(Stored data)
-*-*-
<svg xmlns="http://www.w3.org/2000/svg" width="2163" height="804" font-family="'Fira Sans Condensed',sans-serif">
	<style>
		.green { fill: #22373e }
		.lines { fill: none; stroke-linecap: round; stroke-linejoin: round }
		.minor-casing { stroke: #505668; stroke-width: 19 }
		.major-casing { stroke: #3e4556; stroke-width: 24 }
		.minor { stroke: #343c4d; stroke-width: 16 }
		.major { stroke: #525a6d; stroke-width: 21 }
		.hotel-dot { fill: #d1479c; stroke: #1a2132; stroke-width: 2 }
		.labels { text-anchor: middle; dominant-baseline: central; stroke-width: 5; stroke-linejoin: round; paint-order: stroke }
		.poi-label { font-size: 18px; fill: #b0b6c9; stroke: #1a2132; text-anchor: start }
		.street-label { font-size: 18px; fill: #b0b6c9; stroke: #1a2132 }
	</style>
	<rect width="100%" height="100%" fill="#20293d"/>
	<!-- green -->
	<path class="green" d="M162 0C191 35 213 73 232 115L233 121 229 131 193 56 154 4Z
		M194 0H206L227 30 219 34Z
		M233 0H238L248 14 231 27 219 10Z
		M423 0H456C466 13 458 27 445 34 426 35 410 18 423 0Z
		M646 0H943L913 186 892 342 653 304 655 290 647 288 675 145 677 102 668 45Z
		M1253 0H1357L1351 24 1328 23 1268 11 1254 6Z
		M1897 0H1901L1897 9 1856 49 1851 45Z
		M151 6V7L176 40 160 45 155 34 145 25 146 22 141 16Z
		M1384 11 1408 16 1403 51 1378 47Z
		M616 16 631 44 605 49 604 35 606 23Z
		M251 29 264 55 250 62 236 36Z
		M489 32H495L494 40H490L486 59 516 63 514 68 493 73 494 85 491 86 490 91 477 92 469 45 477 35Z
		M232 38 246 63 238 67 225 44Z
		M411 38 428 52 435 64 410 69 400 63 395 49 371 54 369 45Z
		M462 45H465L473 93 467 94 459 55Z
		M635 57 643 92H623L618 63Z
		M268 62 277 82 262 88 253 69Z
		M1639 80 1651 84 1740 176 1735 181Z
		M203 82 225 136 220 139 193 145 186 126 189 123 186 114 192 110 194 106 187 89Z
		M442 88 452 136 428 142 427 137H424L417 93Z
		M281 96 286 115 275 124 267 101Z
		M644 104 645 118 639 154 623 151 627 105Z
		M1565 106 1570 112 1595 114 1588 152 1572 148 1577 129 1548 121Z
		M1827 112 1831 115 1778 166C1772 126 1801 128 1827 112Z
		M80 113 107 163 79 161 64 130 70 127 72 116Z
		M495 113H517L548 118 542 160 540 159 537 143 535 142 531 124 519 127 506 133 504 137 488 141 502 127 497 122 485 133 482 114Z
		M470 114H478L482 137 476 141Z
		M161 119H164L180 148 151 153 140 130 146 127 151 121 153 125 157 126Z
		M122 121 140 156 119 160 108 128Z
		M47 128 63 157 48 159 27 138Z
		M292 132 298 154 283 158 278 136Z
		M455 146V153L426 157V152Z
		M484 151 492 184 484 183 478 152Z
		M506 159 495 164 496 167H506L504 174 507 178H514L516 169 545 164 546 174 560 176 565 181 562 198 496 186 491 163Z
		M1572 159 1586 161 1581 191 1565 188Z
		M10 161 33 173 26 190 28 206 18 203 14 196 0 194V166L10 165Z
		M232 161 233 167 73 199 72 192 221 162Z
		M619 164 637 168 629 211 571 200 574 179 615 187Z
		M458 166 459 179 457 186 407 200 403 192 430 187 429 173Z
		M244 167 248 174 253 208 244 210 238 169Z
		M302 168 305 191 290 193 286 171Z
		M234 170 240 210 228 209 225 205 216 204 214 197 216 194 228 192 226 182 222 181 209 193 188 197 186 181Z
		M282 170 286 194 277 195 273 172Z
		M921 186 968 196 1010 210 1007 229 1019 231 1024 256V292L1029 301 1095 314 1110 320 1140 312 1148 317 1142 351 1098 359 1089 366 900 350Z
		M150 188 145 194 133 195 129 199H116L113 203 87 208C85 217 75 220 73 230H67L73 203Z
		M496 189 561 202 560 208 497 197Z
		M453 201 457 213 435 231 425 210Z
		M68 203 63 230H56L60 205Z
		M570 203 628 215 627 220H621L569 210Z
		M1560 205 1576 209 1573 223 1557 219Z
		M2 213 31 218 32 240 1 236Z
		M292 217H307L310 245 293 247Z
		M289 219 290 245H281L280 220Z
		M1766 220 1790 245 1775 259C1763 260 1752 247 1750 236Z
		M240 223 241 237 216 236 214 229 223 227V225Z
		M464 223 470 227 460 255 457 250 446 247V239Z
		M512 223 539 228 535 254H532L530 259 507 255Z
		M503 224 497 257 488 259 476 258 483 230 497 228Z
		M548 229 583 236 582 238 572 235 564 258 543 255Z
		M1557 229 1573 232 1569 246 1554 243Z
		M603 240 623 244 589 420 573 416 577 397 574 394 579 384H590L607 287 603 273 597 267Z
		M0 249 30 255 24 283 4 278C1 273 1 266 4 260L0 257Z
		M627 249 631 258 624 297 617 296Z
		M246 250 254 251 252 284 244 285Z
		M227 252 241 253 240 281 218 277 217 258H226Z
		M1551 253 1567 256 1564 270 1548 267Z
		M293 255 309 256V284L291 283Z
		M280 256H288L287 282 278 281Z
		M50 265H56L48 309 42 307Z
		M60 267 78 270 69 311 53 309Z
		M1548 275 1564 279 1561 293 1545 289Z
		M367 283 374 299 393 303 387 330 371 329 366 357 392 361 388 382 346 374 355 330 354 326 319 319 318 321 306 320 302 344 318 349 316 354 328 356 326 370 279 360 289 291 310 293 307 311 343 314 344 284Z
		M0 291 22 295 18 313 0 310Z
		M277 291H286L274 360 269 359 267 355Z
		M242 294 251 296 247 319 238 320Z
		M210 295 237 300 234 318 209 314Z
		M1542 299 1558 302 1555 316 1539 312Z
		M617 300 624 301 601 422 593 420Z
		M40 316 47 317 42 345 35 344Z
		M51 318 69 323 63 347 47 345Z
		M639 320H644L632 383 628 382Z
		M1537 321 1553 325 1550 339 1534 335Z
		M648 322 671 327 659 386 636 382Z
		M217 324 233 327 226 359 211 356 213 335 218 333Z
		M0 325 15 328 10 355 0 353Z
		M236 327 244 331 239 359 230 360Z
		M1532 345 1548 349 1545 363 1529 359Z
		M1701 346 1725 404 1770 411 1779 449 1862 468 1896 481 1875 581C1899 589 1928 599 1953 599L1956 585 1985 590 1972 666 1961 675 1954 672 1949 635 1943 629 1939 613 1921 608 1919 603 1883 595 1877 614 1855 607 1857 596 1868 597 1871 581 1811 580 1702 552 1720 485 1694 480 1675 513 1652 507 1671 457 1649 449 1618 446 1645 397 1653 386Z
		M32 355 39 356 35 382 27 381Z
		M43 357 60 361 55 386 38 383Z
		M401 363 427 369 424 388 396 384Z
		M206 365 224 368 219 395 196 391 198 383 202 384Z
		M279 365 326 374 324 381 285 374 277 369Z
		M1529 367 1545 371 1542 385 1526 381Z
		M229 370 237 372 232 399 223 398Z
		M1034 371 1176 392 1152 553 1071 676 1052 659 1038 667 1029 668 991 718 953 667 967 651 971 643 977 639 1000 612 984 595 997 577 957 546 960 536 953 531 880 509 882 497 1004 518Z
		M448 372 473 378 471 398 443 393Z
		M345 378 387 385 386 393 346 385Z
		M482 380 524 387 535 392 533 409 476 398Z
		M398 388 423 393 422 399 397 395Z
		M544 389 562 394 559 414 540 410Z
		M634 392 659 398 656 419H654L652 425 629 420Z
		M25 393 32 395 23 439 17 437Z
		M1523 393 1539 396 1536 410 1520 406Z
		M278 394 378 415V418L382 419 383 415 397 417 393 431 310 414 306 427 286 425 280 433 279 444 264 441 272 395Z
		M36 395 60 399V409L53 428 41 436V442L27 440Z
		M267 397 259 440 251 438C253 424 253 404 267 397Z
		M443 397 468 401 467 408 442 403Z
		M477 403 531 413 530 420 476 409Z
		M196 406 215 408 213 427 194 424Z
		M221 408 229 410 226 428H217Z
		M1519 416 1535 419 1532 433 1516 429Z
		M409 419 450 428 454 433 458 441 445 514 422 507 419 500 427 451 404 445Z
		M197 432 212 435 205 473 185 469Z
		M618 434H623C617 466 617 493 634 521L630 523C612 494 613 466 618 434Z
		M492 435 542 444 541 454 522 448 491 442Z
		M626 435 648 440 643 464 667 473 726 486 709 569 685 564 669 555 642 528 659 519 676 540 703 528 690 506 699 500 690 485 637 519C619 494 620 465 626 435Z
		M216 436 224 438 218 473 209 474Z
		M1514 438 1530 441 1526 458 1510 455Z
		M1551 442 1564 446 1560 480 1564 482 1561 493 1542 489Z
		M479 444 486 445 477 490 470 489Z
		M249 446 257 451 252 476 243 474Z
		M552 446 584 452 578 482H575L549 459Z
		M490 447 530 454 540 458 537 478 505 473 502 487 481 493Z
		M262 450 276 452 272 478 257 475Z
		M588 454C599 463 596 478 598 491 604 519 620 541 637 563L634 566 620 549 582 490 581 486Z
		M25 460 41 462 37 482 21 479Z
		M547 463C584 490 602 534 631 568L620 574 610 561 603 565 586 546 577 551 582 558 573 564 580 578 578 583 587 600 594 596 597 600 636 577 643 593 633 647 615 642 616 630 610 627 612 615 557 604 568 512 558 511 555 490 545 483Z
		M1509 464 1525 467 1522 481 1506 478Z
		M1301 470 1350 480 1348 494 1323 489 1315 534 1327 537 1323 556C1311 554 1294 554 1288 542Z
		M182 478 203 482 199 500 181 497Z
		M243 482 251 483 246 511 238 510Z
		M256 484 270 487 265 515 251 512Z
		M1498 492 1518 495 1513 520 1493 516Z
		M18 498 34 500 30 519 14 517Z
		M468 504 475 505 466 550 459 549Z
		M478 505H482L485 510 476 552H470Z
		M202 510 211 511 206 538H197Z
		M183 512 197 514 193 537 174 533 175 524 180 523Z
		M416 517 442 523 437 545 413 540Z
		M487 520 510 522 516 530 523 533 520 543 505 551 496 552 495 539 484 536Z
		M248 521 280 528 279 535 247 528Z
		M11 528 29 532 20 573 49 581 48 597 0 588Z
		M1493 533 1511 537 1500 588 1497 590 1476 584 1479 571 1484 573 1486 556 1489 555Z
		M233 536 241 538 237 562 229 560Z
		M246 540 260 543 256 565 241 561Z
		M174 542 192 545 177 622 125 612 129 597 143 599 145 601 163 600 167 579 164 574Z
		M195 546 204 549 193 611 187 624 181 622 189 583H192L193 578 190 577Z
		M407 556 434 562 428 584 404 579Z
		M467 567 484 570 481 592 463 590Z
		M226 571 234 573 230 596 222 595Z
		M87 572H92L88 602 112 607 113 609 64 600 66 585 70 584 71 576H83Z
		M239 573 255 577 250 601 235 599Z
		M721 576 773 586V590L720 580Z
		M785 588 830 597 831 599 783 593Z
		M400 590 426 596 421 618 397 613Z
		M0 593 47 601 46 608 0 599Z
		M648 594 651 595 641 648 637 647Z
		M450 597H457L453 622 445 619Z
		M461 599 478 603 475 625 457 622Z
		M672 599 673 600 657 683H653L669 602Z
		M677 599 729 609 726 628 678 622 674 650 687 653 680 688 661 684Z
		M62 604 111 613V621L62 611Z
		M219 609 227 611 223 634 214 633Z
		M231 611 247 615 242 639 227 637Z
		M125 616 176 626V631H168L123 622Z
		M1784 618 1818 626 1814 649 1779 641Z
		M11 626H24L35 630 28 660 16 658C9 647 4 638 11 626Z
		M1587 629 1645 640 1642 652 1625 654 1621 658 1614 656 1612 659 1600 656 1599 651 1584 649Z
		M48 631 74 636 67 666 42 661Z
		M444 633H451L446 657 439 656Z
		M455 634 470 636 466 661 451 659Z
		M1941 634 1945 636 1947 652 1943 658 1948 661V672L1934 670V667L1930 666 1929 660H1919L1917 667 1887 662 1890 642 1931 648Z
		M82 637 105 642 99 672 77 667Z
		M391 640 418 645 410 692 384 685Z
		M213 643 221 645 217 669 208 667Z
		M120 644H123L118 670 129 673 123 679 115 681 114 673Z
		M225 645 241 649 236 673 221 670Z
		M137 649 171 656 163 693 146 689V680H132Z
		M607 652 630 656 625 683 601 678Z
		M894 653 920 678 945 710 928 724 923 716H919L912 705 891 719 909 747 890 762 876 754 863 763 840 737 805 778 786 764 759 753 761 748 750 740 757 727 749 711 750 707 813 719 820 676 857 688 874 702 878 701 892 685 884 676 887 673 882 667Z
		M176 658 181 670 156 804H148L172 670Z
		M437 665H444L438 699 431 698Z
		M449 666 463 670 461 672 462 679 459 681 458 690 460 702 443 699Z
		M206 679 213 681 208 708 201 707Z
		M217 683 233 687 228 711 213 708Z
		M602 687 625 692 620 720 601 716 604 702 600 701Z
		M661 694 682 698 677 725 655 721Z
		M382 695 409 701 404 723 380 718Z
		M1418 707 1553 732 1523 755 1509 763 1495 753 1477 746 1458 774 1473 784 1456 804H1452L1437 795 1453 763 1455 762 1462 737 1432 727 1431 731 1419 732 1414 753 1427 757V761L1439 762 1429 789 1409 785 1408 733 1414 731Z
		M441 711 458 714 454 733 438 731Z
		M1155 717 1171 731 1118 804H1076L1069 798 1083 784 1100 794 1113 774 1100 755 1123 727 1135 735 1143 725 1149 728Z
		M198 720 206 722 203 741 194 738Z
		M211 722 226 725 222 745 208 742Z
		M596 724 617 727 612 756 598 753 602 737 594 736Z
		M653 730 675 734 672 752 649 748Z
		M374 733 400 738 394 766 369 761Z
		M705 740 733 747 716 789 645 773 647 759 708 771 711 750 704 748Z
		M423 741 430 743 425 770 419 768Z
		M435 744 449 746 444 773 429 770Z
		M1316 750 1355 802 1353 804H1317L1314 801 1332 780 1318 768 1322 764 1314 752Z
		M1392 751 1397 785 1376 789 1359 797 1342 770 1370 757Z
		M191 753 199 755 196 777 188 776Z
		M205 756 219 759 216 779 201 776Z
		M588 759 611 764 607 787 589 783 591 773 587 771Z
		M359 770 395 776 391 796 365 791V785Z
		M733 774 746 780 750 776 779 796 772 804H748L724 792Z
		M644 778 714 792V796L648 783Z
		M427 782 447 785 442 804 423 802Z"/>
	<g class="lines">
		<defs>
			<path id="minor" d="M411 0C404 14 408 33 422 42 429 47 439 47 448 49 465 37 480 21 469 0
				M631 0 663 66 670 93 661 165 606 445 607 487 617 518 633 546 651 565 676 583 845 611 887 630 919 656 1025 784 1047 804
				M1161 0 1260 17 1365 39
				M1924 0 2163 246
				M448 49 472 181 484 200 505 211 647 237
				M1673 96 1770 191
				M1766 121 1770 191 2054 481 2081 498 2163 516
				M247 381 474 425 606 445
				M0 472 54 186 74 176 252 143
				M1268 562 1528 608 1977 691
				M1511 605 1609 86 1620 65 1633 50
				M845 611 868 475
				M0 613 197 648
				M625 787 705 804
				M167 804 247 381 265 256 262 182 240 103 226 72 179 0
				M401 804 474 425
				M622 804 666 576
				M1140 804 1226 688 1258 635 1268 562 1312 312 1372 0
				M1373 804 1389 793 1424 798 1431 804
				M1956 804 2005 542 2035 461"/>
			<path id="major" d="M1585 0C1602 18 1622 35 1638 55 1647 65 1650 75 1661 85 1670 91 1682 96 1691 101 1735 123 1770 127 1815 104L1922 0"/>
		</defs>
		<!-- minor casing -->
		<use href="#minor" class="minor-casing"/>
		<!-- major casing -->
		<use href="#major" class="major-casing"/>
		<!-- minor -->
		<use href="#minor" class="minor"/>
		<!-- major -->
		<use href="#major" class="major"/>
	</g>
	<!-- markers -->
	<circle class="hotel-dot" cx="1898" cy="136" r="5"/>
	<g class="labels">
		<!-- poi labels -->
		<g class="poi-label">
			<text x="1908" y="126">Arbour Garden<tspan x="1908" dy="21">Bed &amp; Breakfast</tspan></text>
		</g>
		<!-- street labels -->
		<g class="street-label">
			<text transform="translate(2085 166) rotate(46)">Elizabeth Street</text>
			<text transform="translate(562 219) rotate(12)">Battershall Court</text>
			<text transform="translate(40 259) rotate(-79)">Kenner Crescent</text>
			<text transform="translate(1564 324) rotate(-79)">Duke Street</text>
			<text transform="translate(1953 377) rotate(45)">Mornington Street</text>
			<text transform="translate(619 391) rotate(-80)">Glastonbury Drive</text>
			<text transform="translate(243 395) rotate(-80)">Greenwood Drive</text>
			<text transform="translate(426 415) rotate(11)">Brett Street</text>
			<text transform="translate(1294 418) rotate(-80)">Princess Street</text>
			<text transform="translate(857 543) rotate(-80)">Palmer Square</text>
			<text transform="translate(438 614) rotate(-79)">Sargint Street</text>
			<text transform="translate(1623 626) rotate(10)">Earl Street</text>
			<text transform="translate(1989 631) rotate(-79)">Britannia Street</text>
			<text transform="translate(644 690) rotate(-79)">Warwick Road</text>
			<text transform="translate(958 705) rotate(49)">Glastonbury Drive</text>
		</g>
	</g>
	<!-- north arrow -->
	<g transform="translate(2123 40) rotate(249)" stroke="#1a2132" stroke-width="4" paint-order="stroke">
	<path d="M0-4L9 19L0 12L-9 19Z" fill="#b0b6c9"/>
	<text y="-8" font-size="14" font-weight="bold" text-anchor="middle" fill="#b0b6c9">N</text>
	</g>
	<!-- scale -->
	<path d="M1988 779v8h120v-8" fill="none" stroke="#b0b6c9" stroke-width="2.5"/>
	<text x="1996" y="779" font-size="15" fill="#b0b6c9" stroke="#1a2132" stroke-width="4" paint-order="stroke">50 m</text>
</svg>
-*-*-
_INSTRUCTIONS FOR THE TASK_
Print again the lines of the entries above that fall between the line holding "M11 528 29 532 20 573 49 581 48 597 0 588Z" and the line holding "M382 695 409 701 404 723 380 718Z", inclusive, exactly as they stand.

_SOLUTION_
		M11 528 29 532 20 573 49 581 48 597 0 588Z
		M1493 533 1511 537 1500 588 1497 590 1476 584 1479 571 1484 573 1486 556 1489 555Z
		M233 536 241 538 237 562 229 560Z
		M246 540 260 543 256 565 241 561Z
		M174 542 192 545 177 622 125 612 129 597 143 599 145 601 163 600 167 579 164 574Z
		M195 546 204 549 193 611 187 624 181 622 189 583H192L193 578 190 577Z
		M407 556 434 562 428 584 404 579Z
		M467 567 484 570 481 592 463 590Z
		M226 571 234 573 230 596 222 595Z
		M87 572H92L88 602 112 607 113 609 64 600 66 585 70 584 71 576H83Z
		M239 573 255 577 250 601 235 599Z
		M721 576 773 586V590L720 580Z
		M785 588 830 597 831 599 783 593Z
		M400 590 426 596 421 618 397 613Z
		M0 593 47 601 46 608 0 599Z
		M648 594 651 595 641 648 637 647Z
		M450 597H457L453 622 445 619Z
		M461 599 478 603 475 625 457 622Z
		M672 599 673 600 657 683H653L669 602Z
		M677 599 729 609 726 628 678 622 674 650 687 653 680 688 661 684Z
		M62 604 111 613V621L62 611Z
		M219 609 227 611 223 634 214 633Z
		M231 611 247 615 242 639 227 637Z
		M125 616 176 626V631H168L123 622Z
		M1784 618 1818 626 1814 649 1779 641Z
		M11 626H24L35 630 28 660 16 658C9 647 4 638 11 626Z
		M1587 629 1645 640 1642 652 1625 654 1621 658 1614 656 1612 659 1600 656 1599 651 1584 649Z
		M48 631 74 636 67 666 42 661Z
		M444 633H451L446 657 439 656Z
		M455 634 470 636 466 661 451 659Z
		M1941 634 1945 636 1947 652 1943 658 1948 661V672L1934 670V667L1930 666 1929 660H1919L1917 667 1887 662 1890 642 1931 648Z
		M82 637 105 642 99 672 77 667Z
		M391 640 418 645 410 692 384 685Z
		M213 643 221 645 217 669 208 667Z
		M120 644H123L118 670 129 673 123 679 115 681 114 673Z
		M225 645 241 649 236 673 221 670Z
		M137 649 171 656 163 693 146 689V680H132Z
		M607 652 630 656 625 683 601 678Z
		M894 653 920 678 945 710 928 724 923 716H919L912 705 891 719 909 747 890 762 876 754 863 763 840 737 805 778 786 764 759 753 761 748 750 740 757 727 749 711 750 707 813 719 820 676 857 688 874 702 878 701 892 685 884 676 887 673 882 667Z
		M176 658 181 670 156 804H148L172 670Z
		M437 665H444L438 699 431 698Z
		M449 666 463 670 461 672 462 679 459 681 458 690 460 702 443 699Z
		M206 679 213 681 208 708 201 707Z
		M217 683 233 687 228 711 213 708Z
		M602 687 625 692 620 720 601 716 604 702 600 701Z
		M661 694 682 698 677 725 655 721Z
		M382 695 409 701 404 723 380 718Z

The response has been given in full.